Consigne: Dénombrez les lignes ci-dessous qui contiennent la chaîne « from », en tenant compte de la casse. Indiquez seulement ce nombre.

Données fournies:
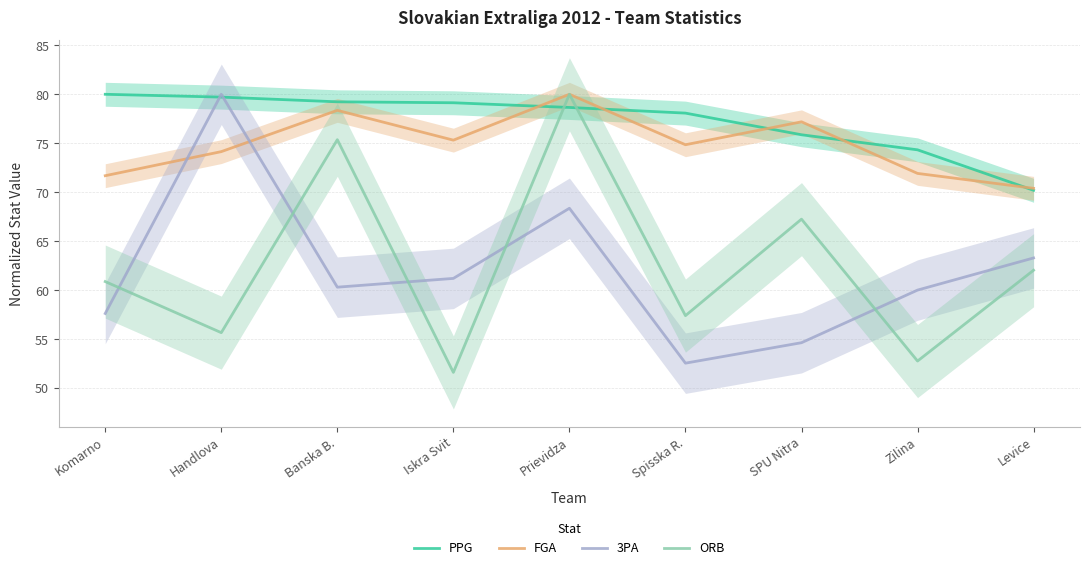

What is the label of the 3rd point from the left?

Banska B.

---

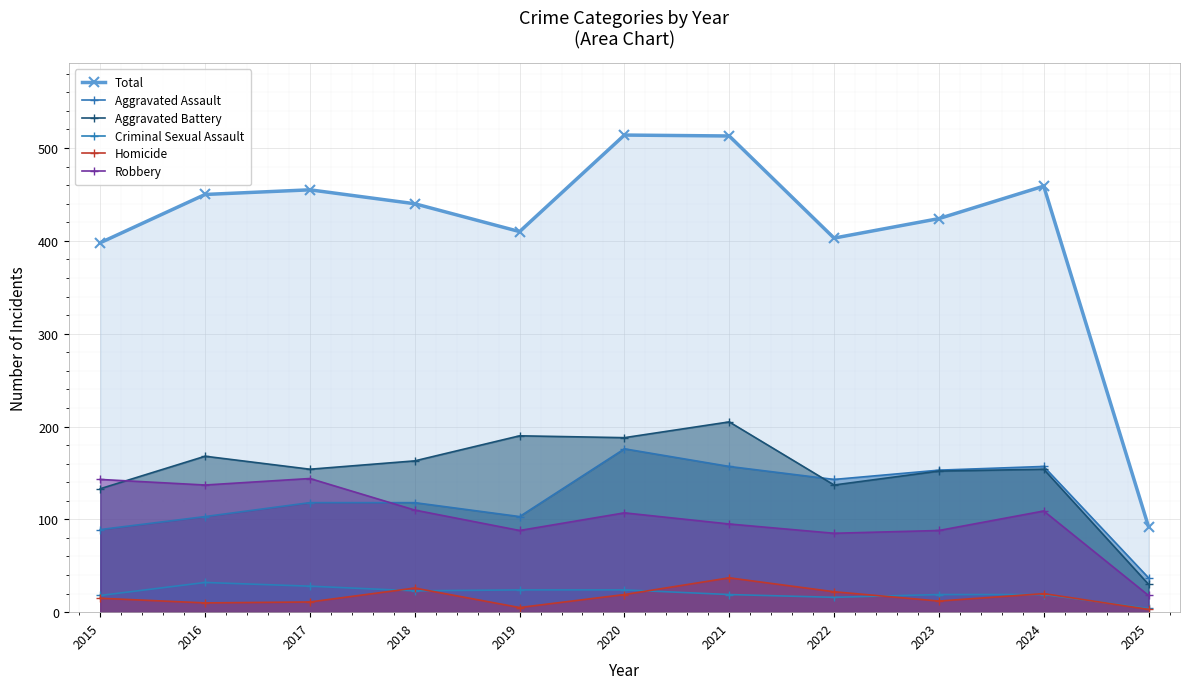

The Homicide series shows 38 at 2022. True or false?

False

==

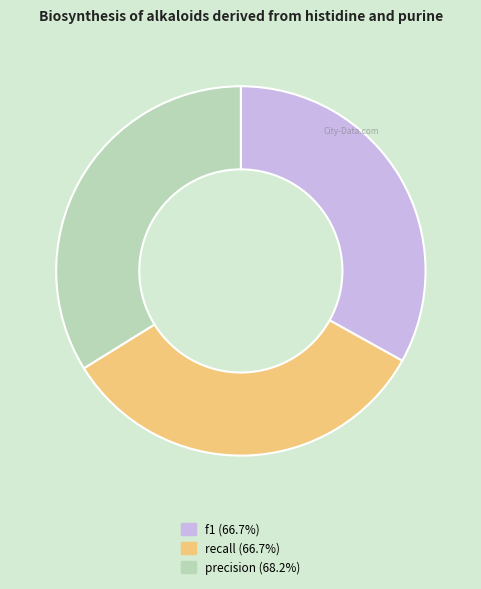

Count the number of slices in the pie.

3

Réponse ci-dessous: 1